I ordered the torch-baskets to be lit, and Merlin liberated and sent to me. A quarter of an hour later I
ascended the parapet and there found the king and the
court assembled and gazing off in the darkness toward
Merlin’s Tower. Already the darkness was so heavy
that one could not see far; these people and the old
turrets, being partly in deep shadow and partly in the
red glow from the great torch-baskets overhead, made
a good deal of a picture.
Merlin arrived in a gloomy mood. I said:
“You wanted to burn me alive when I had not done
you any harm, and latterly you have been trying to
injure my professional reputation. Therefore I am
going to call down fire and blow up your tower, but
it is only fair to give you a chance; now if you think
you can break my enchantments and ward off the fires,
step to the bat, it’s your innings.”
“I can, fair sir, and I will. Doubt it not.”

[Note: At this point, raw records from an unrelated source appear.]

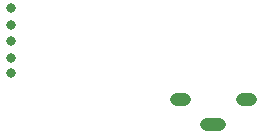
<source format=gbr>
G04 EAGLE Gerber RS-274X export*
G75*
%MOMM*%
%FSLAX34Y34*%
%LPD*%
%INSolderpaste Bottom*%
%IPPOS*%
%AMOC8*
5,1,8,0,0,1.08239X$1,22.5*%
G01*
G04 Define Apertures*
%ADD10C,1.100000*%
%ADD11C,0.800000*%
D10*
X206480Y34160D02*
X213480Y34160D01*
X187480Y12660D02*
X176480Y12660D01*
X157480Y34160D02*
X150480Y34160D01*
D11*
X11000Y56000D03*
X11000Y69000D03*
X11000Y83000D03*
X11000Y97000D03*
X11000Y111000D03*
M02*

</source>
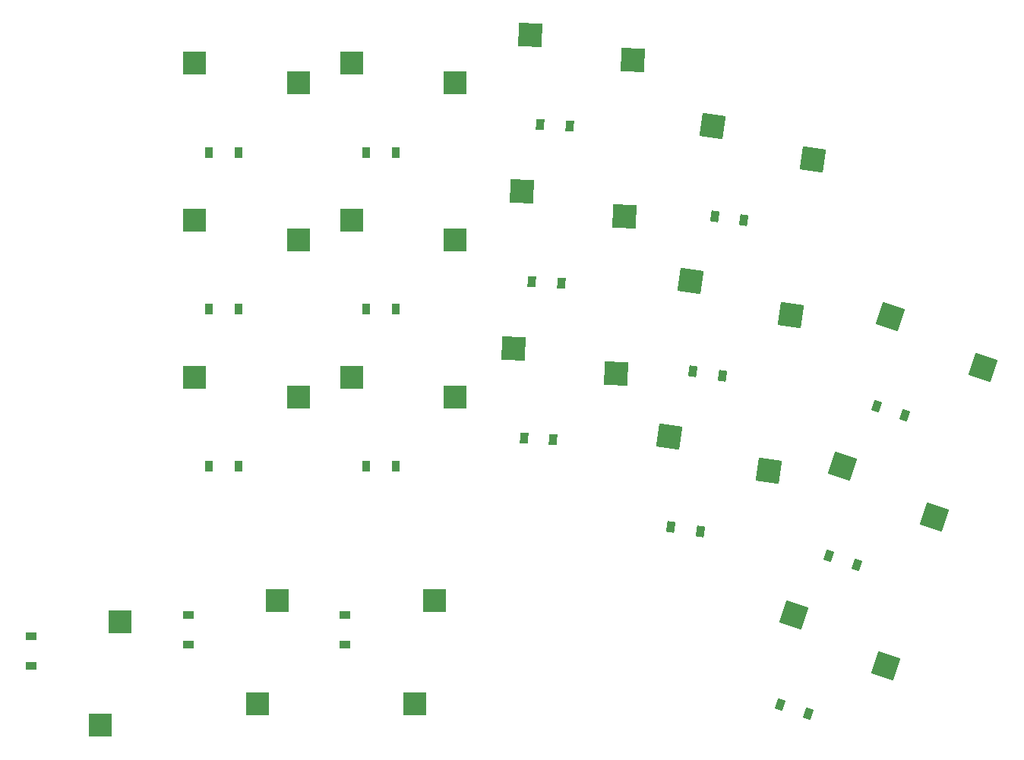
<source format=gbp>
G04 #@! TF.GenerationSoftware,KiCad,Pcbnew,8.0.7*
G04 #@! TF.CreationDate,2024-12-21T19:49:35+01:00*
G04 #@! TF.ProjectId,mint36tt_rev02_R,6d696e74-3336-4747-945f-72657630325f,0.2*
G04 #@! TF.SameCoordinates,Original*
G04 #@! TF.FileFunction,Paste,Bot*
G04 #@! TF.FilePolarity,Positive*
%FSLAX46Y46*%
G04 Gerber Fmt 4.6, Leading zero omitted, Abs format (unit mm)*
G04 Created by KiCad (PCBNEW 8.0.7) date 2024-12-21 19:49:35*
%MOMM*%
%LPD*%
G01*
G04 APERTURE LIST*
G04 Aperture macros list*
%AMRotRect*
0 Rectangle, with rotation*
0 The origin of the aperture is its center*
0 $1 length*
0 $2 width*
0 $3 Rotation angle, in degrees counterclockwise*
0 Add horizontal line*
21,1,$1,$2,0,0,$3*%
G04 Aperture macros list end*
%ADD10RotRect,2.600000X2.600000X270.000001*%
%ADD11RotRect,2.600000X2.600000X342.000000*%
%ADD12R,0.900000X1.200000*%
%ADD13RotRect,0.900000X1.200000X357.000000*%
%ADD14RotRect,2.600000X2.600000X352.000000*%
%ADD15RotRect,0.900000X1.200000X342.000000*%
%ADD16RotRect,2.600000X2.600000X357.000000*%
%ADD17R,2.600000X2.600000*%
%ADD18RotRect,0.900000X1.200000X352.000000*%
%ADD19RotRect,0.900000X1.200000X270.000001*%
G04 APERTURE END LIST*
D10*
X120725000Y-118300000D03*
X118525000Y-129850000D03*
D11*
X183666875Y-103307386D03*
X193971740Y-108968857D03*
D12*
X116425000Y-103325000D03*
X113125000Y-103325000D03*
D13*
X152397385Y-82879569D03*
X149101907Y-82706861D03*
D14*
X164360351Y-100017465D03*
X175491766Y-103803504D03*
D15*
X179868312Y-130935796D03*
X176729826Y-129916040D03*
D12*
X133925000Y-103325000D03*
X130625000Y-103325000D03*
D10*
X103225000Y-120675000D03*
X101025000Y-132225000D03*
D16*
X147083998Y-90161468D03*
X158503030Y-92962933D03*
D14*
X169231409Y-65358083D03*
X180362824Y-69144122D03*
D17*
X129000000Y-58375000D03*
X140550000Y-60575000D03*
D10*
X138225000Y-118300000D03*
X136025000Y-129850000D03*
D17*
X111500000Y-75875000D03*
X123050000Y-78075000D03*
D18*
X167852648Y-110556061D03*
X164584764Y-110096789D03*
D16*
X148915756Y-55209434D03*
X160334788Y-58010899D03*
D17*
X129000000Y-93375000D03*
X140550000Y-95575000D03*
D11*
X189074673Y-86663896D03*
X199379538Y-92325367D03*
D14*
X166795880Y-82687774D03*
X177927295Y-86473813D03*
D11*
X178259078Y-119950875D03*
X188563943Y-125612346D03*
D12*
X133925000Y-85825000D03*
X130625000Y-85825000D03*
X116425000Y-85825000D03*
X113125000Y-85825000D03*
D19*
X110775000Y-123225000D03*
X110775000Y-119925000D03*
D17*
X111500000Y-93375000D03*
X123050000Y-95575000D03*
D18*
X170288177Y-93226370D03*
X167020293Y-92767098D03*
X172723707Y-75896678D03*
X169455823Y-75437406D03*
D12*
X133925000Y-68325000D03*
X130625000Y-68325000D03*
D13*
X151481506Y-100355586D03*
X148186028Y-100182878D03*
X153313265Y-65403552D03*
X150017787Y-65230844D03*
D16*
X147999877Y-72685451D03*
X159418909Y-75486916D03*
D17*
X129000000Y-75875000D03*
X140550000Y-78075000D03*
D12*
X116425000Y-68325000D03*
X113125000Y-68325000D03*
D19*
X128275000Y-123225000D03*
X128275000Y-119925000D03*
D15*
X185276109Y-114292307D03*
X182137623Y-113272551D03*
D17*
X111500000Y-58375000D03*
X123050000Y-60575000D03*
D19*
X93275000Y-125600000D03*
X93275000Y-122300000D03*
D15*
X190683907Y-97648818D03*
X187545421Y-96629062D03*
M02*

</source>
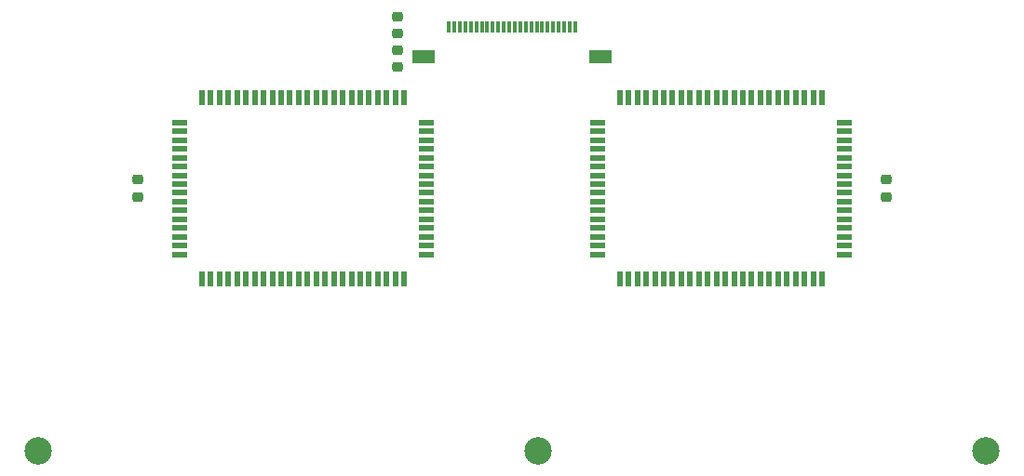
<source format=gbr>
G04 #@! TF.GenerationSoftware,KiCad,Pcbnew,6.0.9-8da3e8f707~117~ubuntu22.04.1*
G04 #@! TF.CreationDate,2023-03-03T14:59:22+01:00*
G04 #@! TF.ProjectId,ModulAdapterBasic,4d6f6475-6c41-4646-9170-746572426173,rev?*
G04 #@! TF.SameCoordinates,Original*
G04 #@! TF.FileFunction,Paste,Bot*
G04 #@! TF.FilePolarity,Positive*
%FSLAX46Y46*%
G04 Gerber Fmt 4.6, Leading zero omitted, Abs format (unit mm)*
G04 Created by KiCad (PCBNEW 6.0.9-8da3e8f707~117~ubuntu22.04.1) date 2023-03-03 14:59:22*
%MOMM*%
%LPD*%
G01*
G04 APERTURE LIST*
G04 Aperture macros list*
%AMRoundRect*
0 Rectangle with rounded corners*
0 $1 Rounding radius*
0 $2 $3 $4 $5 $6 $7 $8 $9 X,Y pos of 4 corners*
0 Add a 4 corners polygon primitive as box body*
4,1,4,$2,$3,$4,$5,$6,$7,$8,$9,$2,$3,0*
0 Add four circle primitives for the rounded corners*
1,1,$1+$1,$2,$3*
1,1,$1+$1,$4,$5*
1,1,$1+$1,$6,$7*
1,1,$1+$1,$8,$9*
0 Add four rect primitives between the rounded corners*
20,1,$1+$1,$2,$3,$4,$5,0*
20,1,$1+$1,$4,$5,$6,$7,0*
20,1,$1+$1,$6,$7,$8,$9,0*
20,1,$1+$1,$8,$9,$2,$3,0*%
G04 Aperture macros list end*
%ADD10C,2.500000*%
%ADD11R,2.000000X1.300000*%
%ADD12R,0.300000X1.000000*%
%ADD13R,0.500000X1.480000*%
%ADD14R,1.480000X0.500000*%
%ADD15RoundRect,0.218750X-0.256250X0.218750X-0.256250X-0.218750X0.256250X-0.218750X0.256250X0.218750X0*%
%ADD16RoundRect,0.218750X0.256250X-0.218750X0.256250X0.218750X-0.256250X0.218750X-0.256250X-0.218750X0*%
G04 APERTURE END LIST*
D10*
X102400000Y-123400000D03*
X56900000Y-123400000D03*
X143100000Y-123400000D03*
D11*
X108050000Y-87500000D03*
X91950000Y-87500000D03*
D12*
X105750000Y-84800000D03*
X105250000Y-84800000D03*
X104750000Y-84800000D03*
X104250000Y-84800000D03*
X103750000Y-84800000D03*
X103250000Y-84800000D03*
X102750000Y-84800000D03*
X102250000Y-84800000D03*
X101750000Y-84800000D03*
X101250000Y-84800000D03*
X100750000Y-84800000D03*
X100250000Y-84800000D03*
X99750000Y-84800000D03*
X99250000Y-84800000D03*
X98750000Y-84800000D03*
X98250000Y-84800000D03*
X97750000Y-84800000D03*
X97250000Y-84800000D03*
X96750000Y-84800000D03*
X96250000Y-84800000D03*
X95750000Y-84800000D03*
X95250000Y-84800000D03*
X94750000Y-84800000D03*
X94250000Y-84800000D03*
D13*
X109800000Y-91260000D03*
X110600000Y-91260000D03*
X111400000Y-91260000D03*
X112200000Y-91260000D03*
X113000000Y-91260000D03*
X113800000Y-91260000D03*
X114600000Y-91260000D03*
X115400000Y-91260000D03*
X116200000Y-91260000D03*
X117000000Y-91260000D03*
X117800000Y-91260000D03*
X118600000Y-91260000D03*
X119400000Y-91260000D03*
X120200000Y-91260000D03*
X121000000Y-91260000D03*
X121800000Y-91260000D03*
X122600000Y-91260000D03*
X123400000Y-91260000D03*
X124200000Y-91260000D03*
X125000000Y-91260000D03*
X125800000Y-91260000D03*
X126600000Y-91260000D03*
X127400000Y-91260000D03*
X128200000Y-91260000D03*
D14*
X130240000Y-93500000D03*
X130240000Y-94300000D03*
X130240000Y-95100000D03*
X130240000Y-95900000D03*
X130240000Y-96700000D03*
X130240000Y-97500000D03*
X130240000Y-98300000D03*
X130240000Y-99100000D03*
X130240000Y-99900000D03*
X130240000Y-100700000D03*
X130240000Y-101500000D03*
X130240000Y-102300000D03*
X130240000Y-103100000D03*
X130240000Y-103900000D03*
X130240000Y-104700000D03*
X130240000Y-105500000D03*
D13*
X128200000Y-107740000D03*
X127400000Y-107740000D03*
X126600000Y-107740000D03*
X125800000Y-107740000D03*
X125000000Y-107740000D03*
X124200000Y-107740000D03*
X123400000Y-107740000D03*
X122600000Y-107740000D03*
X121800000Y-107740000D03*
X121000000Y-107740000D03*
X120200000Y-107740000D03*
X119400000Y-107740000D03*
X118600000Y-107740000D03*
X117800000Y-107740000D03*
X117000000Y-107740000D03*
X116200000Y-107740000D03*
X115400000Y-107740000D03*
X114600000Y-107740000D03*
X113800000Y-107740000D03*
X113000000Y-107740000D03*
X112200000Y-107740000D03*
X111400000Y-107740000D03*
X110600000Y-107740000D03*
X109800000Y-107740000D03*
D14*
X107760000Y-105500000D03*
X107760000Y-104700000D03*
X107760000Y-103900000D03*
X107760000Y-103100000D03*
X107760000Y-102300000D03*
X107760000Y-101500000D03*
X107760000Y-100700000D03*
X107760000Y-99900000D03*
X107760000Y-99100000D03*
X107760000Y-98300000D03*
X107760000Y-97500000D03*
X107760000Y-96700000D03*
X107760000Y-95900000D03*
X107760000Y-95100000D03*
X107760000Y-94300000D03*
X107760000Y-93500000D03*
D15*
X134000000Y-98712500D03*
X134000000Y-100287500D03*
D16*
X66000000Y-100287500D03*
X66000000Y-98712500D03*
X89586000Y-88468500D03*
X89586000Y-86893500D03*
D15*
X89586000Y-83820000D03*
X89586000Y-85395000D03*
D13*
X90200000Y-107740000D03*
X89400000Y-107740000D03*
X88600000Y-107740000D03*
X87800000Y-107740000D03*
X87000000Y-107740000D03*
X86200000Y-107740000D03*
X85400000Y-107740000D03*
X84600000Y-107740000D03*
X83800000Y-107740000D03*
X83000000Y-107740000D03*
X82200000Y-107740000D03*
X81400000Y-107740000D03*
X80600000Y-107740000D03*
X79800000Y-107740000D03*
X79000000Y-107740000D03*
X78200000Y-107740000D03*
X77400000Y-107740000D03*
X76600000Y-107740000D03*
X75800000Y-107740000D03*
X75000000Y-107740000D03*
X74200000Y-107740000D03*
X73400000Y-107740000D03*
X72600000Y-107740000D03*
X71800000Y-107740000D03*
D14*
X69760000Y-105500000D03*
X69760000Y-104700000D03*
X69760000Y-103900000D03*
X69760000Y-103100000D03*
X69760000Y-102300000D03*
X69760000Y-101500000D03*
X69760000Y-100700000D03*
X69760000Y-99900000D03*
X69760000Y-99100000D03*
X69760000Y-98300000D03*
X69760000Y-97500000D03*
X69760000Y-96700000D03*
X69760000Y-95900000D03*
X69760000Y-95100000D03*
X69760000Y-94300000D03*
X69760000Y-93500000D03*
D13*
X71800000Y-91260000D03*
X72600000Y-91260000D03*
X73400000Y-91260000D03*
X74200000Y-91260000D03*
X75000000Y-91260000D03*
X75800000Y-91260000D03*
X76600000Y-91260000D03*
X77400000Y-91260000D03*
X78200000Y-91260000D03*
X79000000Y-91260000D03*
X79800000Y-91260000D03*
X80600000Y-91260000D03*
X81400000Y-91260000D03*
X82200000Y-91260000D03*
X83000000Y-91260000D03*
X83800000Y-91260000D03*
X84600000Y-91260000D03*
X85400000Y-91260000D03*
X86200000Y-91260000D03*
X87000000Y-91260000D03*
X87800000Y-91260000D03*
X88600000Y-91260000D03*
X89400000Y-91260000D03*
X90200000Y-91260000D03*
D14*
X92240000Y-93500000D03*
X92240000Y-94300000D03*
X92240000Y-95100000D03*
X92240000Y-95900000D03*
X92240000Y-96700000D03*
X92240000Y-97500000D03*
X92240000Y-98300000D03*
X92240000Y-99100000D03*
X92240000Y-99900000D03*
X92240000Y-100700000D03*
X92240000Y-101500000D03*
X92240000Y-102300000D03*
X92240000Y-103100000D03*
X92240000Y-103900000D03*
X92240000Y-104700000D03*
X92240000Y-105500000D03*
M02*

</source>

He drew an imaginary circle on the stones of the
roof, and burnt a pinch of powder in it, which sent up
a small cloud of aromatic smoke, whereat everybody
fell back and began to cross themselves and get uncomfortable. Then he began to mutter and make
passes in the air with his hands. He worked himself
up slowly and gradually into a sort of frenzy, and got
to thrashing around with his arms like the sails of a
windmill. By this time the storm had about reached
us; the gusts of wind were flaring the torches and
making the shadows swash about, the first heavy drops
of rain were falling, the world abroad was black as
pitch, the lightning began to wink fitfully. Of course,
my rod would be loading itself now. In fact, things
were imminent. So I said:
“You have had time enough. I have given you
every advantage, and not interfered. It is plain your
magic is weak. It is only fair that I begin now.”
I made about three passes in the air, and then there
was an awful crash and that old tower leaped into the
sky in chunks, along with a vast volcanic fountain of
fire that turned night to noonday, and showed a thousand acres of human beings groveling on the ground in
a general collapse of consternation. Well, it rained
mortar and masonry the rest of the week. This was
the report; but probably the facts would have modified it.
It was an effective miracle. The great bothersome
temporary population vanished. There were a good
many thousand tracks in the mud the next morning,
but they were all outward bound. If I had advertised
another miracle I couldn’t have raised an audience
with a sheriff.
Merlin’s stock was flat. The king wanted to stop
his wages; he even wanted to banish him, but I interfered. I said he would be useful to work the weather,
and attend to small matters like that, and I would give
him a lift now and then when his poor little parlormagic soured on him. There wasn’t a rag of his tower
left, but I had the government rebuild it for him, and
advised him to take boarders; but he was too hightoned for that. And as for being grateful, he never
even said thank you. He was a rather hard lot, take
him how you might; but then you couldn’t fairly expect a man to be sweet that had been set back so.